Task requirements:
The listing below must be returned in full and unchanged, without the images it carries.

Data:
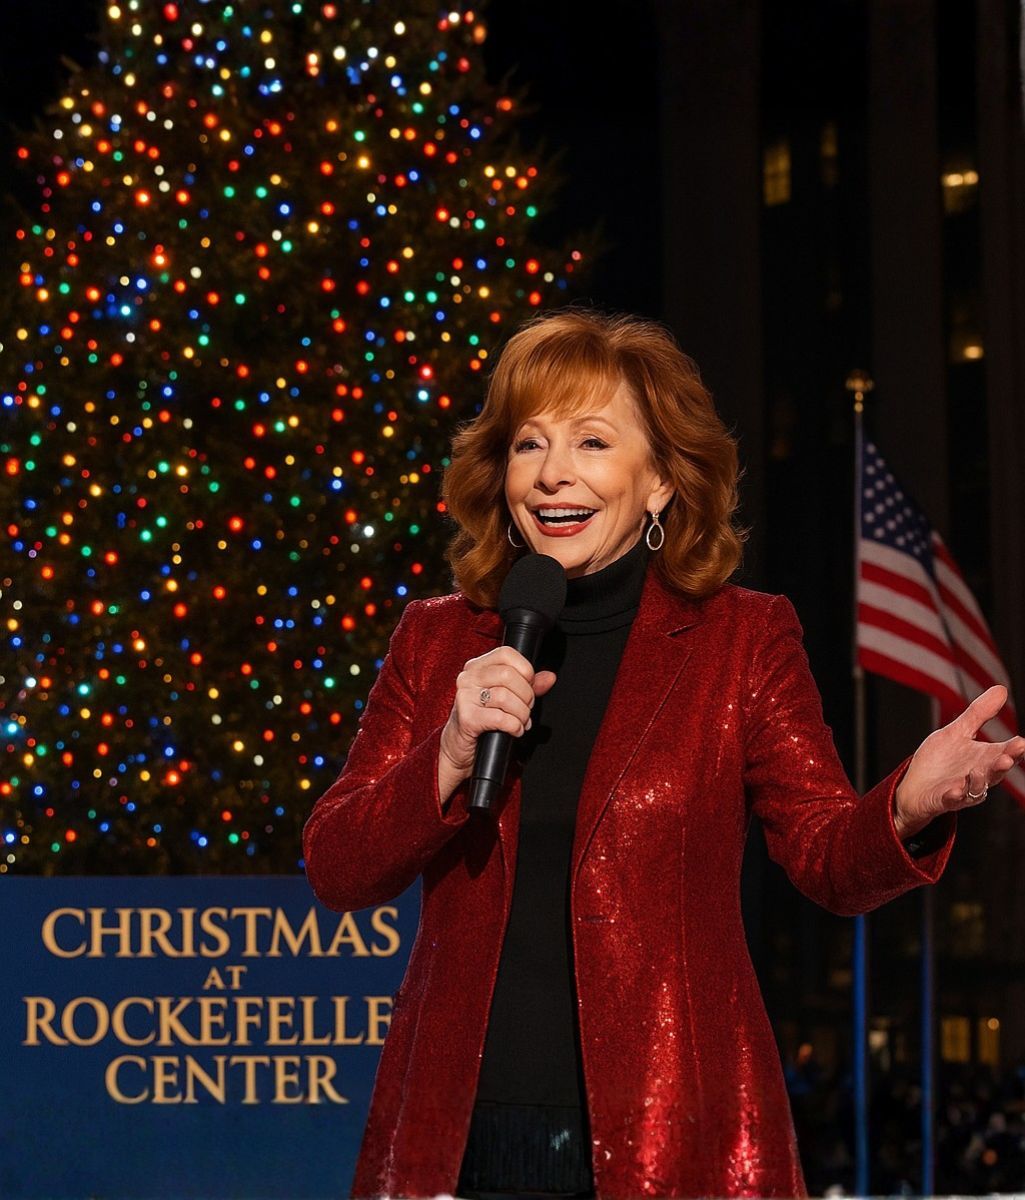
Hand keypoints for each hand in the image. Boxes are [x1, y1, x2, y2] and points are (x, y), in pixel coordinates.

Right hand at [437, 646, 556, 801]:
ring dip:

Answer space:
Hand keypoints for each hand in the image. Boxes are [x1, y1, x2, y2] and points are (x, y), in pixel coordinates.

Right hand at [437, 646, 556, 801]:
ring dip:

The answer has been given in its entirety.